Records for the task -
══════════════════════════════

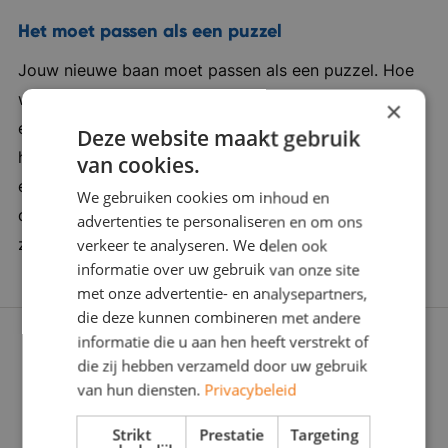
georganiseerd en daarnaast wandelen ze
Het moet passen als een puzzel
dagelijks met de lunch. Verder bieden zij
Jouw nieuwe baan moet passen als een puzzel. Hoe
uitstekende secundaire arbeidsvoorwaarden,
we daarachter komen, is een combinatie van kennis,
zoals 25 vakantiedagen, laptop van de zaak,
×
ervaring en een vleugje verleidingskracht. Want soms
vergoeding voor je telefoonabonnement, een
Deze website maakt gebruik
heb je een duwtje in de rug nodig. Wij zijn er om je
van cookies.
leaseauto die je ook privé mag rijden en een
een zinvolle carrièrestap te laten zetten. Daarom
goede pensioenregeling.
We gebruiken cookies om inhoud en
doorgronden we jou én de werkgever stevig: Wat
advertenties te personaliseren en om ons
zoeken jullie écht? Zijn jullie voor elkaar gemaakt?
verkeer te analyseren. We delen ook
informatie over uw gebruik van onze site
met onze advertentie- en analysepartners,
die deze kunnen combineren met andere
informatie die u aan hen heeft verstrekt of
die zij hebben verzameld door uw gebruik
van hun diensten.
Privacybeleid
Strikt
Prestatie
Targeting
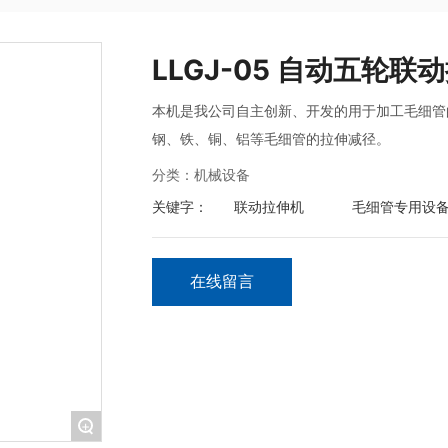
LLGJ-05 自动五轮联
本机是我公司自主创新、开发的用于加工毛细管
钢、铁、铜、铝等毛细管的拉伸减径。
分类：
机械设备
关键字：
联动拉伸机
毛细管专用设
在线留言
+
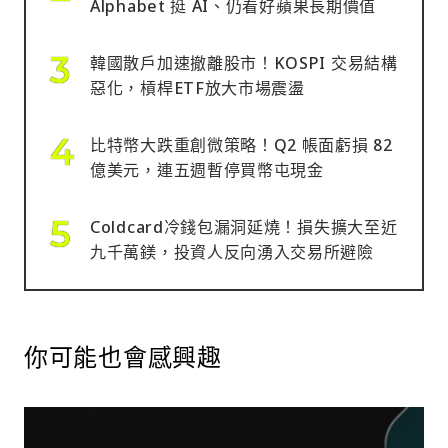
Alphabet 挺 AI、仍看好蘋果長期價值
韓國散戶加速撤離股市！KOSPI 交易結構
惡化，槓桿ETF放大市場震盪
比特幣大跌重創微策略！Q2 帳面虧損 82
億美元，連五週暫停買幣屯現金
Coldcard冷錢包漏洞延燒！損失擴大至近
九千萬鎂，投資人反向湧入交易所避險
你可能也會感興趣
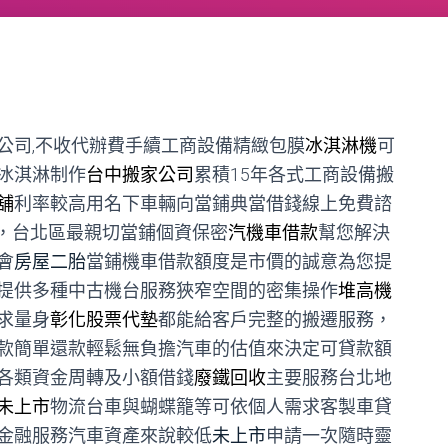
公司,不收代辦費手續工商設備精緻包膜
冰淇淋機
可
冰淇淋制作
台中搬家公司
累積15年各式工商設備搬
舖
利率較高用名下車輛向當鋪典當借錢線上免費諮
%，台北區最親切當鋪個資保密
汽機車借款
幫您解決
會
房屋二胎
當鋪機車借款額度是市價的誠意為您提
提供多種中古機台服務狹窄空間的密集操作
堆高機
求量身
彰化股票代墊
都能給客戶完整的搬遷服務，
款簡單還款輕鬆無負擔汽車的估值來決定可貸款額
各類資金周轉及小額借錢
廢鐵回收
主要服務台北地
未上市
物流台車與蝴蝶籠等可依個人需求客製車貸
金融服務汽車資產來說較低
未上市
申請一次隨時靈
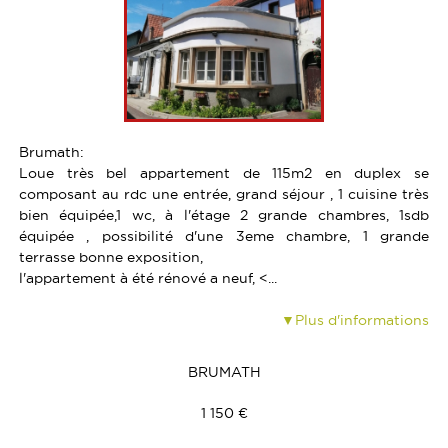
TERRAINS
LOCAUX COMMERCIAUX
CALCULETTE
PROGRAMMES NEUFS
TERRAINS
PARTENAIRES
GARAGES
GARAGES
Brumath:
Loue très bel appartement de 115m2 en duplex se
composant au rdc une entrée, grand séjour , 1 cuisine très
bien équipée,1 wc, à l'étage 2 grande chambres, 1sdb
équipée , possibilité d'une 3eme chambre, 1 grande
terrasse bonne exposition,
l'appartement à été rénové a neuf, <...
Plus d'informations
BRUMATH
1 150 €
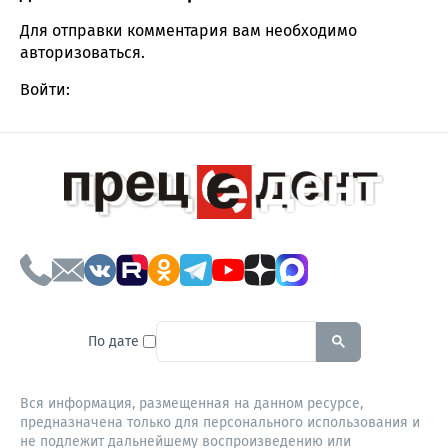
Comment section
Для отправки комментария вам необходимо
авторизоваться
.
Войти:
To search this site, enter a sear
По дате
Вся информация, размещенная на данном ресурсе,
предназначена только для персонального использования и
не подлежит дальнейшему воспроизведению или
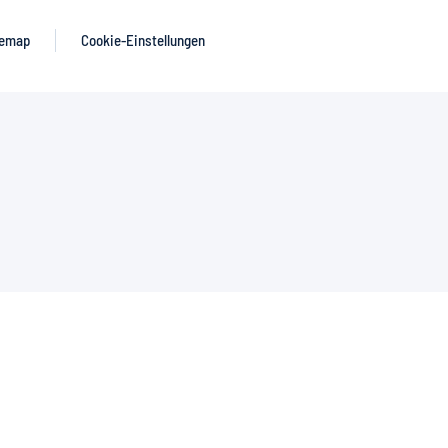
temap
Cookie-Einstellungen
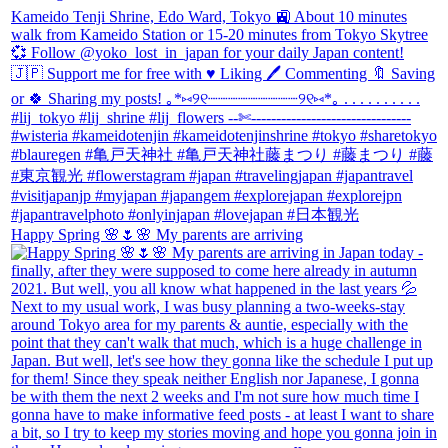
Happy Spring 🌸🌷🌸 My parents are arriving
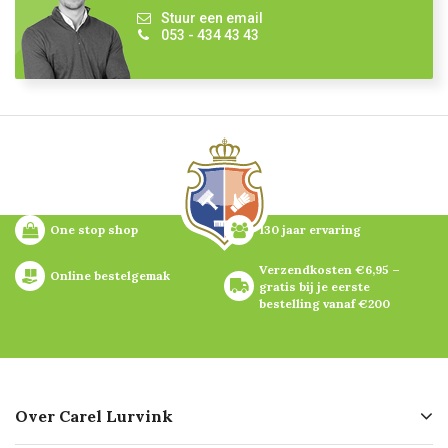
Stuur een email
053 - 434 43 43
One stop shop
130 jaar ervaring
Verzendkosten €6,95 – 
Online bestelgemak
gratis bij je eerste 
bestelling vanaf €200
Over Carel Lurvink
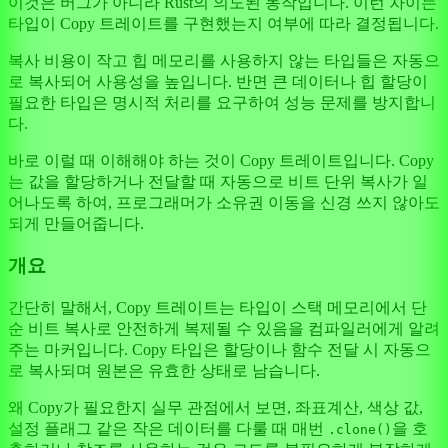
이것은 버그가 아니라 Rust의 의도된 동작입니다. 이런 차이는
타입이 Copy 트레이트를 구현했는지 여부에 따라 결정됩니다.
복사 비용이 작고 힙 메모리를 사용하지 않는 타입들은 자동으
로 복사되어 사용성을 높입니다. 반면 큰 데이터나 힙 할당이
필요한 타입은 명시적 처리를 요구하여 성능 문제를 방지합니
다.
바로 이럴 때 이해해야 하는 것이 Copy 트레이트입니다. Copy
는 값을 할당하거나 전달할 때 자동으로 비트 단위 복사가 일
어나도록 하여, 프로그래머가 소유권 이동을 신경 쓰지 않아도
되게 만들어줍니다.
개요
간단히 말해서, Copy 트레이트는 타입이 스택 메모리에서 단
순 비트 복사로 안전하게 복제될 수 있음을 컴파일러에게 알려
주는 마커입니다. Copy 타입은 할당이나 함수 전달 시 자동으
로 복사되며 원본은 유효한 상태로 남습니다.
왜 Copy가 필요한지 실무 관점에서 보면, 좌표계산, 색상 값,
설정 플래그 같은 작은 데이터를 다룰 때 매번
을 호
.clone()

══════════════════════════════

Your assignment -
Print every line from the first one above up to and including the line with "heb je een duwtje", character for character. Leave the pictures out.

Expected answer -
georganiseerd en daarnaast wandelen ze
Het moet passen als een puzzel
dagelijks met de lunch. Verder bieden zij
Jouw nieuwe baan moet passen als een puzzel. Hoe
uitstekende secundaire arbeidsvoorwaarden,
we daarachter komen, is een combinatie van kennis,
zoals 25 vakantiedagen, laptop van de zaak,
×
ervaring en een vleugje verleidingskracht. Want soms
vergoeding voor je telefoonabonnement, een
Deze website maakt gebruik
heb je een duwtje in de rug nodig. Wij zijn er om je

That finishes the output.